The histone deacetylase inhibitor SAHA sensitizes acute myeloid leukemia cells to a combination of nucleoside analogs and the DNA-alkylating agent busulfan.

Fludarabine (Flu), clofarabine (Clo) and busulfan (Bu) are used in allogeneic hematopoietic stem cell transplant (allo-HSCT). We reported that combining [Flu + Clo + Bu] had a synergistic cytotoxicity in AML cells. We hypothesized that combining [Flu + Clo + Bu] with the histone deacetylase inhibitor SAHA will further enhance cytotoxicity. We exposed the acute myeloid leukemia (AML) cell lines KBM3/Bu250(6) and OCI-AML3 to Flu, Clo, Bu and SAHA alone and in various combinations. [Flu + Clo + Bu + SAHA] resulted in synergistic cytotoxicity, which can be attributed to (1) activated DNA-damage response and cell cycle checkpoint activation through the ATM-CHK2-P53 (or P73) pathway or ATM-CHK2-cdc25-cdc2 pathway, (2) histone modifications and (3) activated apoptosis pathway. The [Flu + Clo + Bu + SAHA] combination causes mitochondrial outer membrane permeabilization, leakage of cytochrome c and Smac/Diablo into the cytosol with caspase activation, and release of apoptosis-inducing factor (AIF) into the nucleus resulting in nuclear fragmentation and cell death. These results provide a mechanistic basis for using SAHA in future clinical trials with double nucleoside analog-busulfan combinations in pretransplant conditioning therapy.

## Source material
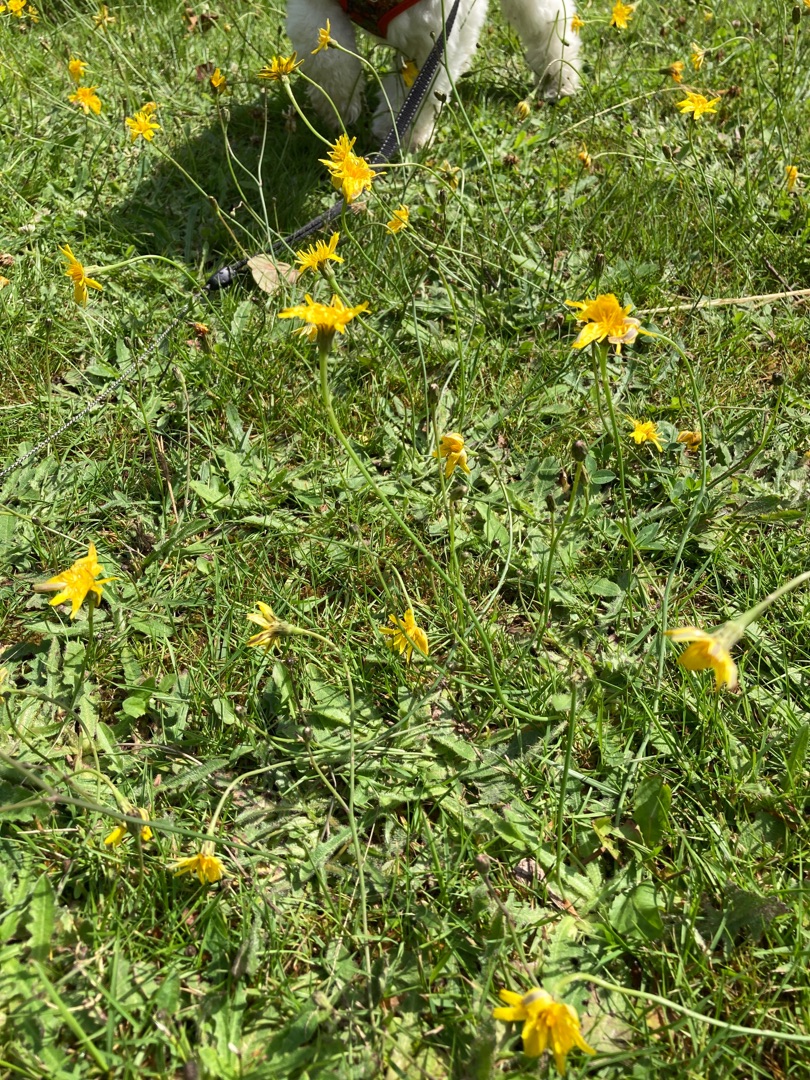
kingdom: Plantae
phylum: Tracheophyta
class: Magnoliopsida
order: Asterales
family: Asteraceae
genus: Hypochaeris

## Task requirements
a – In the abstract on SAHA and acute myeloid leukemia, which two AML cell lines were exposed to the drugs?
b – From the SAHA abstract, return verbatim the part that opens with the words containing "The histone deacetylase inhibitor SAHA sensitizes" and closes with "DNA-alkylating agent busulfan.".

## Responses
a – KBM3/Bu250(6) and OCI-AML3.

b –
The histone deacetylase inhibitor SAHA sensitizes acute myeloid leukemia cells to a combination of nucleoside analogs and the DNA-alkylating agent busulfan.